**Problem details**
Set down only the lines from the one containing "middle mcp: (280, 229)" through the final line of the entries below, exactly as they stand, with no pictures.

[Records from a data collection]
.....
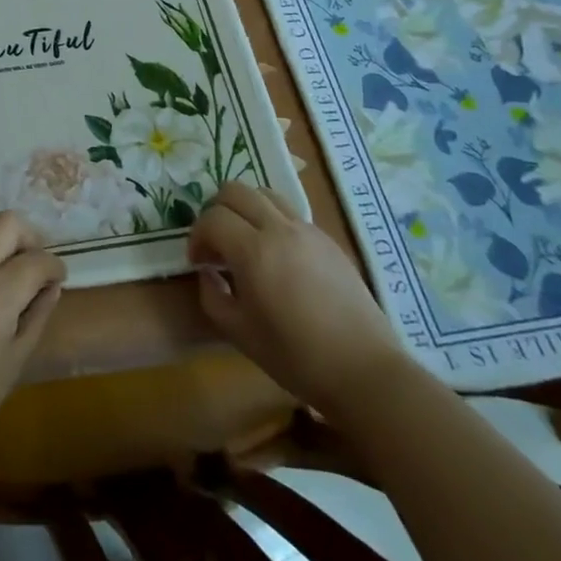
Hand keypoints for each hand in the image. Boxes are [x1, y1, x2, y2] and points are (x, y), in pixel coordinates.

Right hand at [189, 183, 406, 413]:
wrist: (363, 369)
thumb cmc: (295, 356)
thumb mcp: (239, 333)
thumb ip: (212, 295)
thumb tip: (207, 272)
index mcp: (254, 251)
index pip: (212, 218)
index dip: (197, 236)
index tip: (198, 262)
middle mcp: (280, 229)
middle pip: (235, 191)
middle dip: (216, 211)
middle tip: (215, 243)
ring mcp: (307, 230)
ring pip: (264, 193)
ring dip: (244, 209)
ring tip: (243, 241)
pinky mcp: (327, 239)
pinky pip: (289, 212)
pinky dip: (270, 219)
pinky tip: (275, 255)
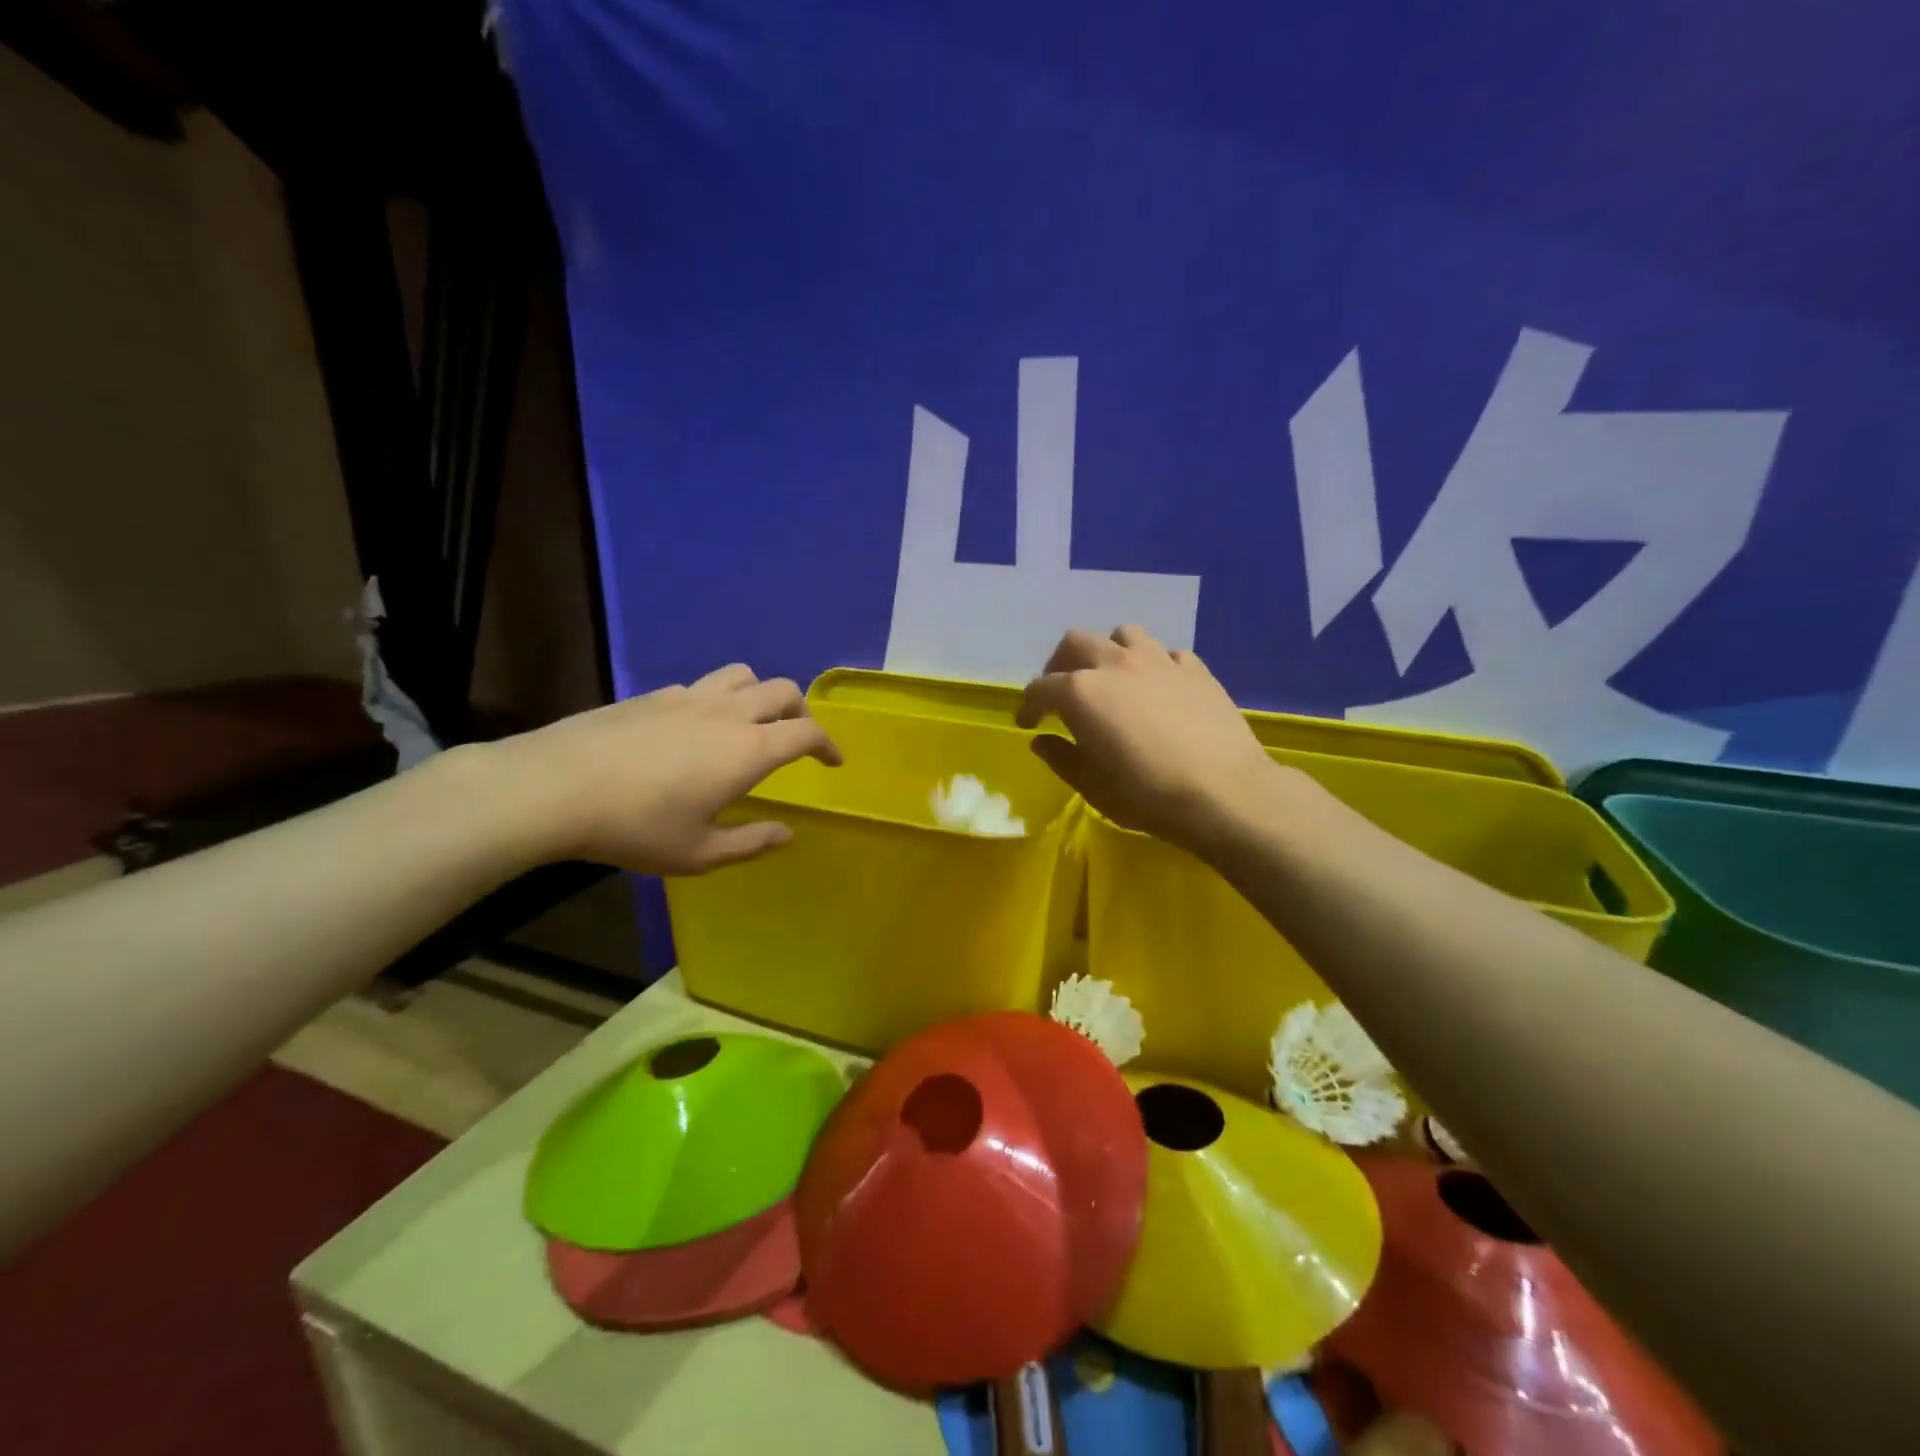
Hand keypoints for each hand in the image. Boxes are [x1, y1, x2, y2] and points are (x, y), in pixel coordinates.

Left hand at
.....
**Response to this exercise**
middle mcp: (280, 229)
middle pip: (235, 191)
middle dip: (216, 211)
middle tip: (215, 243)
ring mcp: (307, 230)
ring pip: (264, 193)
ring dip: (244, 209)
ring tip: (243, 241)
pinky mcp: (327, 239)
pinky pip: (289, 212)
pinky dip: (270, 219)
pinky tip: (275, 255)
Hand keypoints for each hand in the image. Boxes are [x1, y1, x2, y2] and points are (x, y), in pixel coordinates.

Left hand at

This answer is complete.